EXTRACT:

Ah, I forgot it. Thank you.

Just in case:

Signed-off-by: Naohiro Aota <naohiro.aota@wdc.com>
Christoph Hellwig June 13, 2023, 5:17 a.m. UTC | #3
On Tue, Jun 13, 2023 at 12:10:29AM +0900, Naohiro Aota wrote:
> This patch reverts the delalloc size to BTRFS_MAX_EXTENT_SIZE, as it does
> not directly corresponds to the size of one extent. Instead, this patch
> will limit the allocation size at cow_file_range() for the zoned mode.

Maybe I'm missing something, but that limitation also seems wrong or at
least suboptimal.  There is absolutely no problem in creating a large
allocation in cow_file_range.  btrfs_submit_bio will split it into max
appens size chunks for I/O, and depending on if they got reordered or
not we might even be able to record the entire big allocation as a
single extent on disk.
Naohiro Aota June 13, 2023, 5:53 a.m. UTC | #4
On Mon, Jun 12, 2023 at 10:17:23PM -0700, Christoph Hellwig wrote:
> On Tue, Jun 13, 2023 at 12:10:29AM +0900, Naohiro Aota wrote:
> > This patch reverts the delalloc size to BTRFS_MAX_EXTENT_SIZE, as it does
> > not directly corresponds to the size of one extent. Instead, this patch
> > will limit the allocation size at cow_file_range() for the zoned mode.
> 
> Maybe I'm missing something, but that limitation also seems wrong or at
> least suboptimal.  There is absolutely no problem in creating a large
> allocation in cow_file_range.  btrfs_submit_bio will split it into max
> appens size chunks for I/O, and depending on if they got reordered or
> not we might even be able to record the entire big allocation as a
> single extent on disk.
> 

The issue corresponds to per-inode metadata reservation pool. For each
outstanding extent, it reserves 16 * node_size to insert the extent item
considering the worst case.

PROVIDED DATA:
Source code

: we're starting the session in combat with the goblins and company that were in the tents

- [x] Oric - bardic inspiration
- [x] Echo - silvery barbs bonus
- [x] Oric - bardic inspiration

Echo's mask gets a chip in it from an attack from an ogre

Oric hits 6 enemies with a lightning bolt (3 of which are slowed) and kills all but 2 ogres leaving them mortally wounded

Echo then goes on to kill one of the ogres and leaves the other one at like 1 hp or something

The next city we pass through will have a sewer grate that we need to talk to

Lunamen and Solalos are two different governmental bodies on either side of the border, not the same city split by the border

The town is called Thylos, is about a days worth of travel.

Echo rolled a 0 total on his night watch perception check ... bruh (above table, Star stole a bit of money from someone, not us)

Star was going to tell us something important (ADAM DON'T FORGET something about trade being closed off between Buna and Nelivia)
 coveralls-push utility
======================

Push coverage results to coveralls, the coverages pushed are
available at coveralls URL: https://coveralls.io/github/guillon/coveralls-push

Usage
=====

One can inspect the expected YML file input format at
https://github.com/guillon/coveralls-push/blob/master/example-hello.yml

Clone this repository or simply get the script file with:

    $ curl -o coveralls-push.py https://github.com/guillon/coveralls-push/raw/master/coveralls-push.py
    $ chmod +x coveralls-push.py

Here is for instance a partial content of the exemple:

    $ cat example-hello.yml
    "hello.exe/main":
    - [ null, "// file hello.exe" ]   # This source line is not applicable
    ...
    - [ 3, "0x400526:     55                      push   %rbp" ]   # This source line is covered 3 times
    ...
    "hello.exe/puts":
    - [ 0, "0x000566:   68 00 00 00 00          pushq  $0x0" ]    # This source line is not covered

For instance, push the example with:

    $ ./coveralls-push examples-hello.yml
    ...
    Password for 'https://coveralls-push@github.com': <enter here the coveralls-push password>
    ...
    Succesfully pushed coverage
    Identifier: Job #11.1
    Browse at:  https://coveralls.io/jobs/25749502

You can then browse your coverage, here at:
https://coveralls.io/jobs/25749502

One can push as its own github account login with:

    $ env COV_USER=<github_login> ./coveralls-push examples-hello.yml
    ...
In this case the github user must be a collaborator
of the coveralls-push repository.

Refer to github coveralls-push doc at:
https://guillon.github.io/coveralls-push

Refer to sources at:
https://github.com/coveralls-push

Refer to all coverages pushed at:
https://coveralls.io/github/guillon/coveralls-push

EXERCISE REQUIREMENTS:
**1)** Answer these from the btrfs patch thread:
(a) According to the quoted patch description, what does the patch revert the delalloc size to?
(b) Which function does Christoph Hellwig say will split a large allocation into chunks for I/O?
(c) How much does the per-inode metadata reservation pool reserve for each outstanding extent?
**2)** In the entries, retype the lines from the one with "You can then" through the end of the entries.

ANSWERS TO THE PROBLEMS:
**1)**
(a) BTRFS_MAX_EXTENT_SIZE
(b) btrfs_submit_bio
(c) 16 * node_size

**2)**
You can then browse your coverage, here at:
https://coveralls.io/jobs/25749502

One can push as its own github account login with:

    $ env COV_USER=<github_login> ./coveralls-push examples-hello.yml
    ...
In this case the github user must be a collaborator
of the coveralls-push repository.

Refer to github coveralls-push doc at:
https://guillon.github.io/coveralls-push

Refer to sources at:
https://github.com/coveralls-push

Refer to all coverages pushed at:
https://coveralls.io/github/guillon/coveralls-push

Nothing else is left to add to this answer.